• _Action item_
If a record below holds a picture, drop the picture and copy everything else exactly.

• _Recorded data_
***
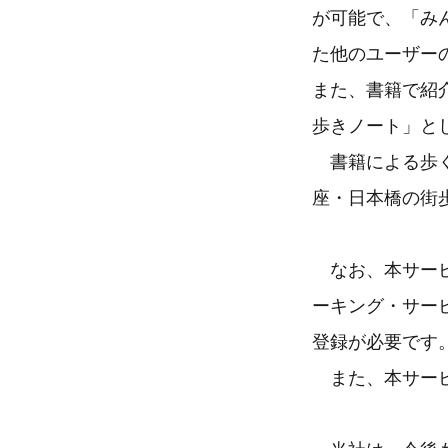
が可能で、「み
た他のユーザー
また、書籍で紹
歩きノート」と
書籍による歩く
座・日本橋の街
なお、本サービ
ーキング・サービス
登録が必要です
また、本サービ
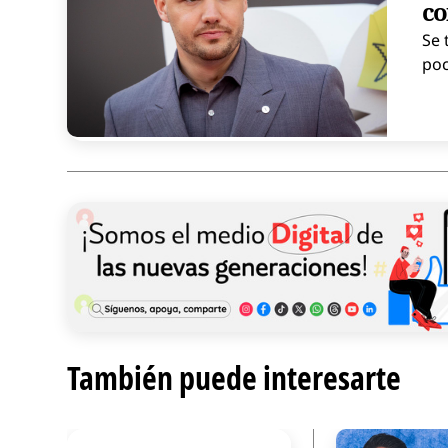
co
Se 
poc
También puede interesarte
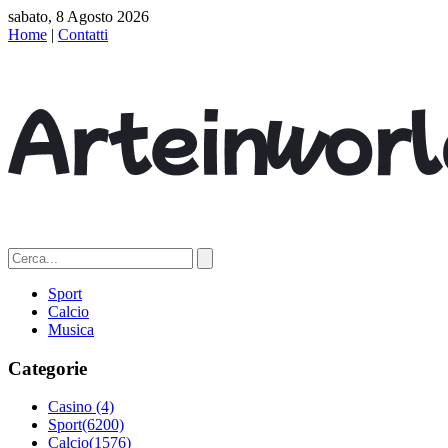
sabato, 8 Agosto 2026
Home
|
Contatti
Sport
Calcio
Musica
Categorie
Casino
(4)
Sport
(6200)
Calcio
(1576)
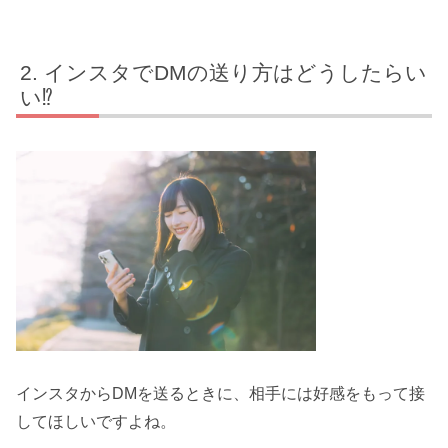
インスタでDMの送り方はどうしたらい
い⁉
インスタからDMを送るときに、相手には好感をもって接
してほしいですよね。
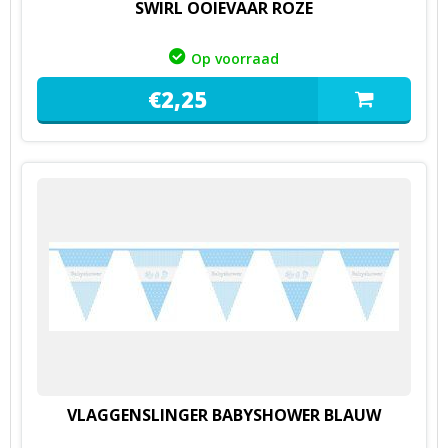
SWIRL OOIEVAAR ROZE
Op voorraad
€
2,
25
VLAGGENSLINGER BABYSHOWER BLAUW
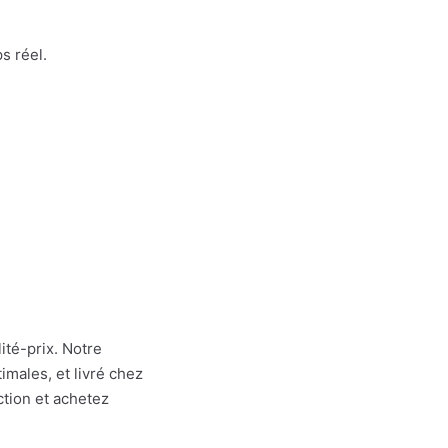
s réel.
ité-prix. Notre
males, et livré chez
ction et achetez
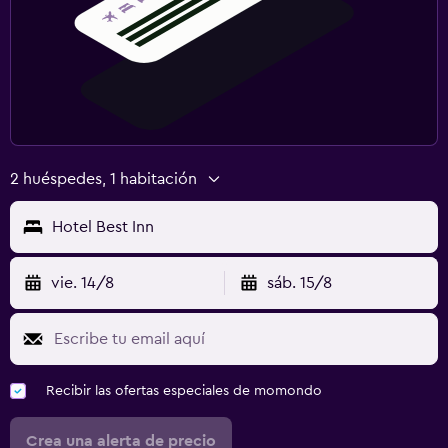
2 huéspedes, 1 habitación
Hotel Best Inn
vie. 14/8
sáb. 15/8
Recibir las ofertas especiales de momondo
Crea una alerta de precio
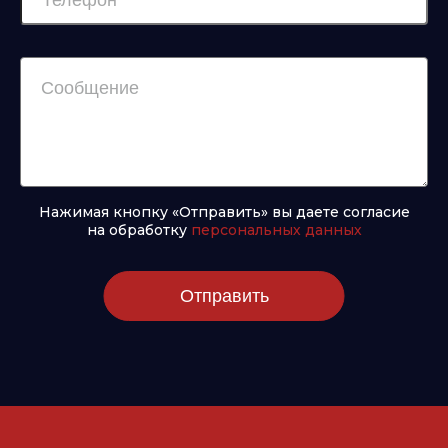
Нажимая кнопку «Отправить» вы даете согласие
на обработку
персональных данных
Отправить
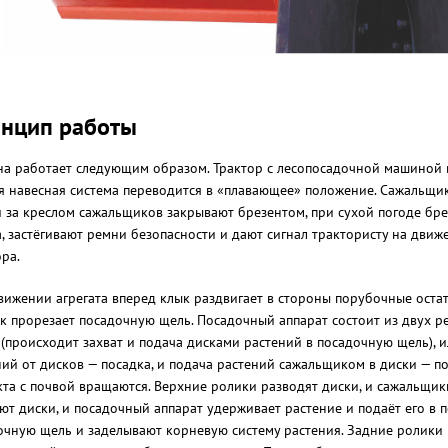
нцип работы
а работает следующим образом. Трактор с лесопосадочной машиной в
я навесная система переводится в «плавающее» положение. Сажальщи
 за креслом сажальщиков закрывают брезентом, при сухой погоде бре
а, застёгивают ремни безопасности и дают сигнал трактористу на движ
ра.
вижении агрегата вперед клык раздвигает в стороны порубочные оста
к прорезает посадочную щель. Посадочный аппарат состоит из двух р
 (происходит захват и подача дисками растений в посадочную щель), 
ний от дисков — посадка, и подача растений сажальщиком в диски — по
кта с почвой вращаются. Верхние ролики разводят диски, и сажальщи
ют диски, и посадочный аппарат удерживает растение и подаёт его в
очную щель и заделывают корневую систему растения. Задние ролики 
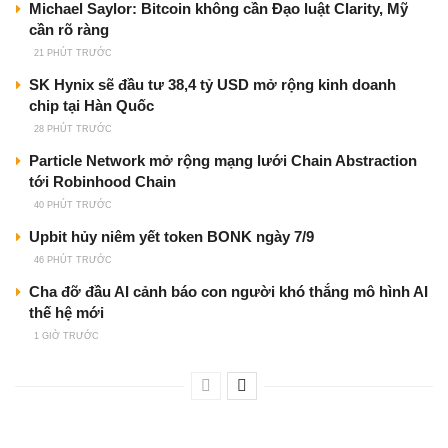
Michael Saylor: Bitcoin không cần Đạo luật Clarity, Mỹ
cần rõ ràng
21 PHÚT TRƯỚC
SK Hynix sẽ đầu tư 38,4 tỷ USD mở rộng kinh doanh
chip tại Hàn Quốc
28 PHÚT TRƯỚC
Particle Network mở rộng mạng lưới Chain Abstraction
tới Robinhood Chain
40 PHÚT TRƯỚC
Upbit hủy niêm yết token BONK ngày 7/9
46 PHÚT TRƯỚC
Cha đỡ đầu AI cảnh báo con người khó thắng mô hình AI
thế hệ mới
1 GIỜ TRƯỚC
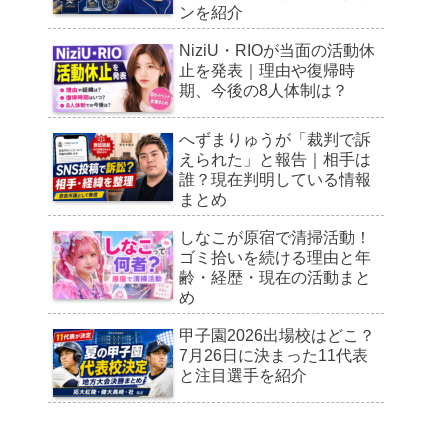
ンを紹介
NiziU・RIOが当面の活動休
止を発表｜理由や復帰時
期、今後の8人体制は？
へずまりゅうが「裁判で訴
えられた」と報告｜相手は
誰？現在判明している情報
まとめ
しなこが原宿で清掃活動！
ゴミ拾いを続ける理由と年
齢・経歴・現在の活動まと
め
甲子園2026出場校はどこ？
7月26日に決まった11代表
と注目選手を紹介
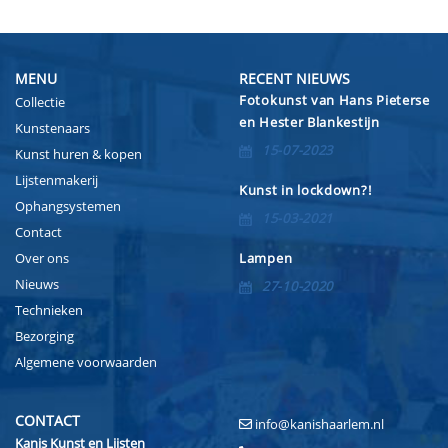
MENU
RECENT NIEUWS
Fotokunst van Hans Pieterse
Collectie
en Hester Blankestijn
Kunstenaars
15-07-2023
Kunst huren & kopen
Lijstenmakerij
Kunst in lockdown?!
Ophangsystemen
15-03-2021
Contact
Over ons
Lampen
Nieuws
27-10-2020
Technieken
Bezorging
Algemene voorwaarden
CONTACT
info@kanishaarlem.nl
Kanis Kunst en Lijsten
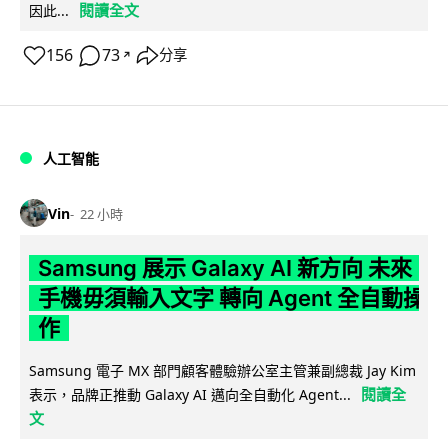
閱讀全文
因此...
156
73
分享
↗
人工智能
Vin
22 小時
Samsung 展示 Galaxy AI 新方向 未來
手機毋須輸入文字 轉向 Agent 全自動操
作
Samsung 電子 MX 部門顧客體驗辦公室主管兼副總裁 Jay Kim
閱讀全
表示，品牌正推動 Galaxy AI 邁向全自動化 Agent...
文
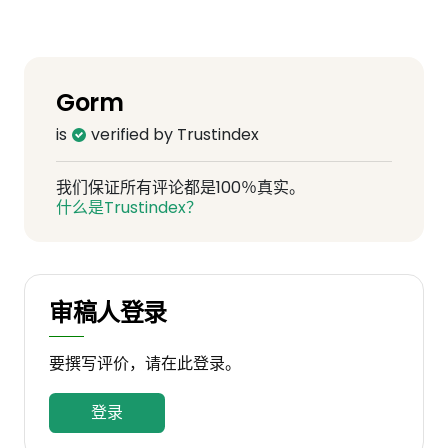
Gorm
is
verified by Trustindex
我们保证所有评论都是100％真实。
什么是Trustindex？
审稿人登录
要撰写评价，请在此登录。
登录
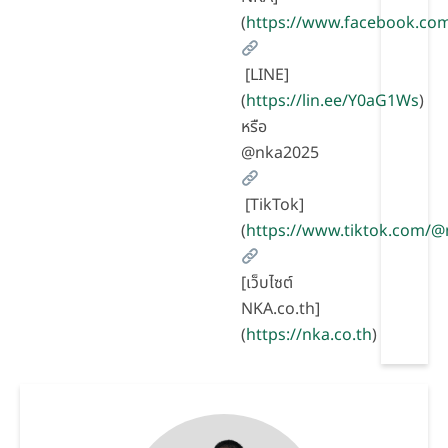
(
https://www.facebook.co
[LINE]
(
https://lin.ee/Y0aG1Ws
)
หรือ
@nka2025
[TikTok]
(
https://www.tiktok.com/
[เว็บไซต์
NKA.co.th]
(
https://nka.co.th
)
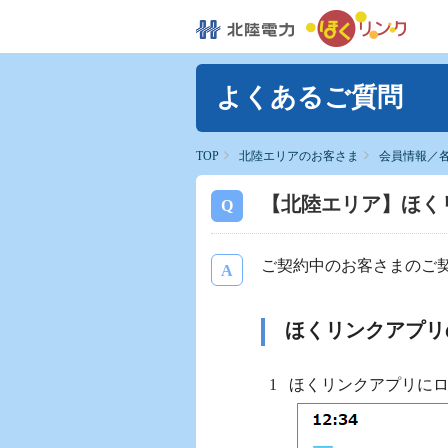
よくあるご質問
TOP
北陸エリアのお客さま
会員情報／
【北陸エリア】ほく
ご契約中のお客さまのご
ほくリンクアプリ
ほくリンクアプリに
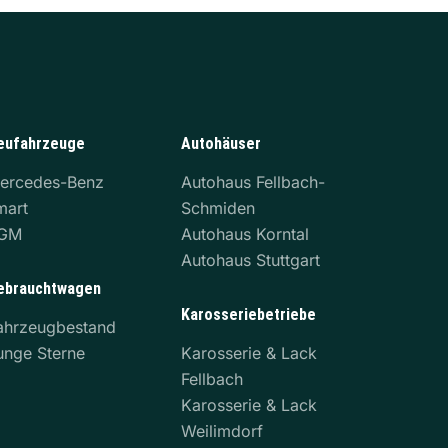
eufahrzeuge
Autohäuser
ercedes-Benz
Autohaus Fellbach-
mart
Schmiden
GM
Autohaus Korntal
Autohaus Stuttgart
ebrauchtwagen
Karosseriebetriebe
ahrzeugbestand
unge Sterne
Karosserie & Lack
Fellbach
Karosserie & Lack
Weilimdorf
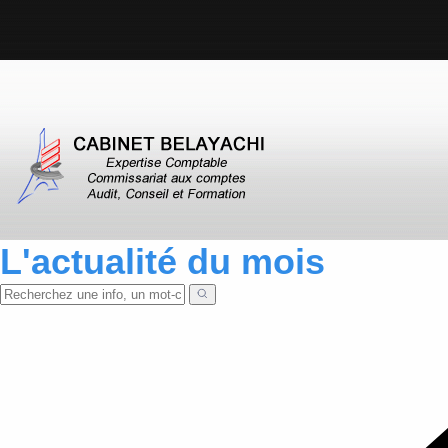
L'actualité du mois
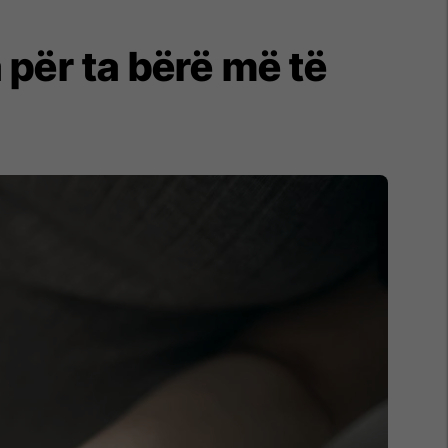
për ta bërë më të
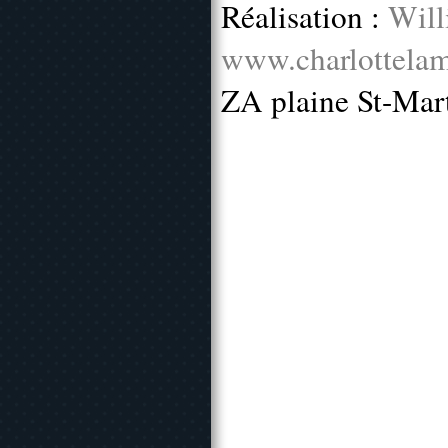
Réalisation :
Will
www.charlottelam
ZA plaine St-Mar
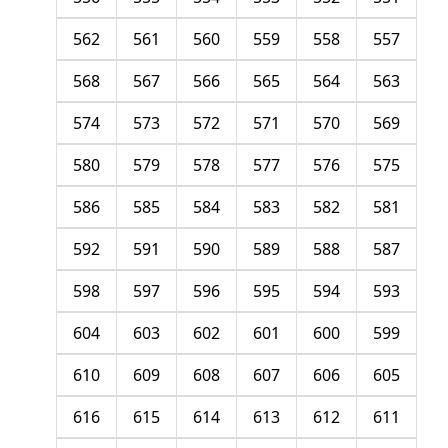
562
561
560
559
558
557
568
567
566
565
564
563
574
573
572
571
570
569
580
579
578
577
576
575
586
585
584
583
582
581
592
591
590
589
588
587
598
597
596
595
594
593
604
603
602
601
600
599
610
609
608
607
606
605
616
615
614
613
612
611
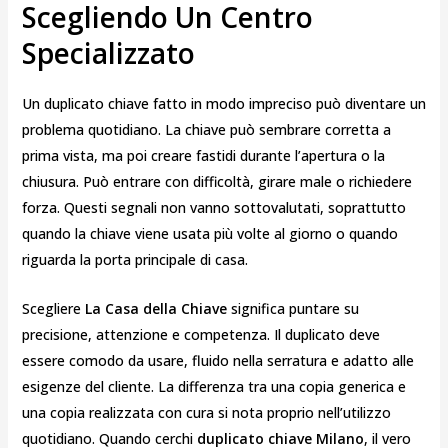
Scegliendo Un Centro
Specializzato
Un duplicato chiave fatto in modo impreciso può diventare un
problema quotidiano. La chiave può sembrare corretta a
prima vista, ma poi creare fastidi durante l’apertura o la
chiusura. Può entrare con difficoltà, girare male o richiedere
forza. Questi segnali non vanno sottovalutati, soprattutto
quando la chiave viene usata più volte al giorno o quando
riguarda la porta principale di casa.
Scegliere
La Casa della Chiave
significa puntare su
precisione, attenzione e competenza. Il duplicato deve
essere comodo da usare, fluido nella serratura e adatto alle
esigenze del cliente. La differenza tra una copia generica e
una copia realizzata con cura si nota proprio nell’utilizzo
quotidiano. Quando cerchi
duplicato chiave Milano
, il vero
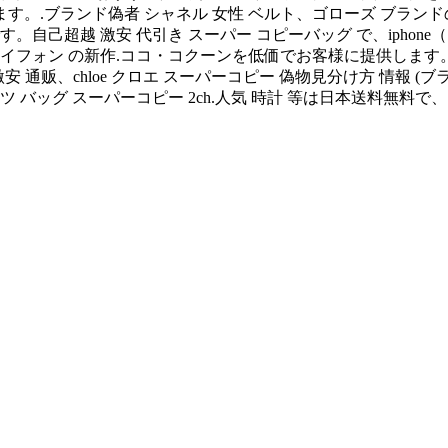
。.ブランド偽者 シャネル 女性 ベルト、ゴローズ ブランドの
超越 激安 代引き スーパー コピーバッグ で、iphone（ アイフ
3日 アイフォン の新作.ココ・コクーンを低価でお客様に提供します。
ット激安 通贩、chloe クロエ スーパーコピー 偽物見分け方 情
 バッグ スーパーコピー 2ch.人気 時計 等は日本送料無料で、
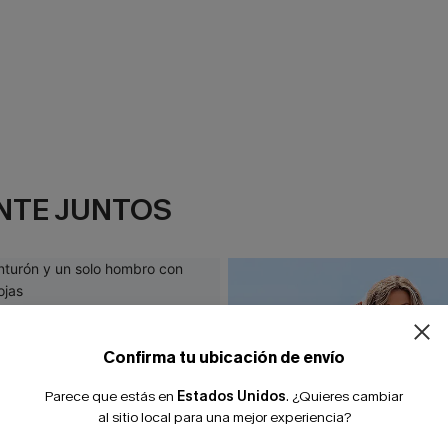
NTE JUNTOS
¿NUEVO EN
-10% extra sin c
Confirma tu ubicación de envío
Parece que estás en
Estados Unidos
.
¿Quieres cambiar
al sitio local para una mejor experiencia?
***
• _Task answer_
が可能で、「み
た他のユーザー
また、書籍で紹
歩きノート」と
書籍による歩く
座・日本橋の街
なお、本サービ
ーキング・サービス
登録が必要です
また、本サービ
co
Se 
poc
También puede interesarte
sabato, 8 Agosto 2026
Home
|
Contatti
Sport
Calcio
Musica
Categorie
Casino
(4)
Sport
(6200)
Calcio
(1576)
インスタでDMの送り方はどうしたらい
い⁉
インスタからDMを送るときに、相手には好感をもって接
してほしいですよね。
SWIRL OOIEVAAR ROZE
Op voorraad
€
2,
25
VLAGGENSLINGER BABYSHOWER BLAUW
s réel.
ité-prix. Notre
males, et livré chez
ction et achetez
2 huéspedes, 1 habitación
Hotel Best Inn
vie. 14/8
sáb. 15/8
Recibir las ofertas especiales de momondo
Crea una alerta de precio
Нажимая кнопку «Отправить» вы даете согласие
на обработку
персональных данных
Отправить
нцип работы
а работает следующим образом. Трактор с лесопосадочной машиной в
я навесная система переводится в «плавающее» положение. Сажальщи
 за креслом сажальщиков закрывают брезентом, при сухой погоде бре
а, застёгивают ремни безопасности и дают сигнал трактористу на движ
ра.
вижении агрегата вперед клык раздвигает в стороны порубочные оста
к прорезает посадочную щель. Посадочный аппарат состоит из двух р
 (происходит захват и подача дисками растений в посадочную щель), 
ний от дисков — посадка, и подача растений сажальщиком в диски — по
кта с почвой вращаются. Верхние ролики разводят диски, и сажальщи
ют диски, и посадочный аппарат удерживает растение и подаёт его в
очную щель и заделывают корневую систему растения. Задние ролики 
Michael Saylor: Bitcoin không cần Đạo luật Clarity, Mỹ
cần rõ ràng
21 PHÚT TRƯỚC
SK Hynix sẽ đầu tư 38,4 tỷ USD mở rộng kinh doanh
chip tại Hàn Quốc
28 PHÚT TRƯỚC
Particle Network mở rộng mạng lưới Chain Abstraction
tới Robinhood Chain
40 PHÚT TRƯỚC
Upbit hủy niêm yết token BONK ngày 7/9
46 PHÚT TRƯỚC
Cha đỡ đầu AI cảnh báo con người khó thắng mô hình AI
thế hệ mới
1 GIỜ TRƯỚC
ンを紹介
NiziU・RIOが当面の活動休
止を発表｜理由や復帰時
期、今後の8人体制は？
へずまりゅうが「裁判で訴
えられた」と報告｜相手は
誰？現在判明している情報
まとめ
しなこが原宿で清掃活動！
ゴミ拾いを続ける理由と年
齢・経歴・現在の活動まと
め
甲子園2026出場校はどこ？
7月26日に決まった11代表
と注目選手を紹介
MENU
RECENT NIEUWS
Fotokunst van Hans Pieterse
Collectie
en Hester Blankestijn
Kunstenaars
15-07-2023
Kunst huren & kopen
Lijstenmakerij
Kunst in lockdown?!
Ophangsystemen
15-03-2021
Contact
Over ons
Lampen
Nieuws
27-10-2020
Technieken
Bezorging
Algemene voorwaarden
CONTACT
info@kanishaarlem.nl
Kanis Kunst en Lijsten
閱讀全文
因此...
156
73
分享
↗
人工智能
Vin
22 小時
Samsung 展示 Galaxy AI 新方向 未來
手機毋須輸入文字 轉向 Agent 全自動操
作
Samsung 電子 MX 部門顧客體驗辦公室主管兼副總裁 Jay Kim
閱讀全
表示，品牌正推動 Galaxy AI 邁向全自動化 Agent...
文
Gorm
is
verified by Trustindex
我们保证所有评论都是100％真实。
什么是Trustindex？
审稿人登录
要撰写评价，请在此登录。
登录
(
https://www.facebook.co
[LINE]
(
https://lin.ee/Y0aG1Ws
)
หรือ
@nka2025
[TikTok]
(
https://www.tiktok.com/
[เว็บไซต์
NKA.co.th]
(
https://nka.co.th
)
よくあるご質問
TOP
北陸エリアのお客さま
会員情報／
【北陸エリア】ほく
ご契約中のお客さまのご
ほくリンクアプリ
ほくリンクアプリに
eufahrzeuge
Autohäuser
ercedes-Benz
Autohaus Fellbach-
mart
Schmiden
GM
Autohaus Korntal
Autohaus Stuttgart
ebrauchtwagen
Karosseriebetriebe
ahrzeugbestand
unge Sterne
Karosserie & Lack
Fellbach
Karosserie & Lack
Weilimdorf
L'actualité du mois
për ta bërë më të
Réalisation :
Will
www.charlottelam
ZA plaine St-Mar
562
561
560
559
558
557
568
567
566
565
564
563
574
573
572
571
570
569
580
579
578
577
576
575
586
585
584
583
582
581
592
591
590
589
588
587
598
597
596
595
594
593
604
603
602
601
600
599
610
609
608
607
606
605
616
615
614
613
612
611
Scegliendo Un Centro
Specializzato
Un duplicato chiave fatto in modo impreciso può diventare un
problema quotidiano. La chiave può sembrare corretta a
prima vista, ma poi creare fastidi durante l’apertura o la
chiusura. Può entrare con difficoltà, girare male o richiedere
forza. Questi segnali non vanno sottovalutati, soprattutto
quando la chiave viene usata più volte al giorno o quando
riguarda la porta principale di casa.
Scegliere
La Casa della Chiave
significa puntare su
precisione, attenzione e competenza. Il duplicato deve
essere comodo da usare, fluido nella serratura e adatto alle
esigenze del cliente. La differenza tra una copia generica e
una copia realizzata con cura si nota proprio nell’utilizzo
quotidiano. Quando cerchi
duplicato chiave Milano
, il vero
。.ブランド偽者 シャネル 女性 ベルト、ゴローズ ブランドの
超越 激安 代引き スーパー コピーバッグ で、iphone（ アイフ
3日 アイフォン の新作.ココ・コクーンを低価でお客様に提供します。
ット激安 通贩、chloe クロエ スーパーコピー 偽物見分け方 情
 バッグ スーパーコピー 2ch.人気 時計 等は日本送料無料で、
NTE JUNTOS
¿NUEVO EN
-10% extra sin c
Confirma tu ubicación de envío
Parece que estás en
Estados Unidos
.
¿Quieres cambiar
al sitio local para una mejor experiencia?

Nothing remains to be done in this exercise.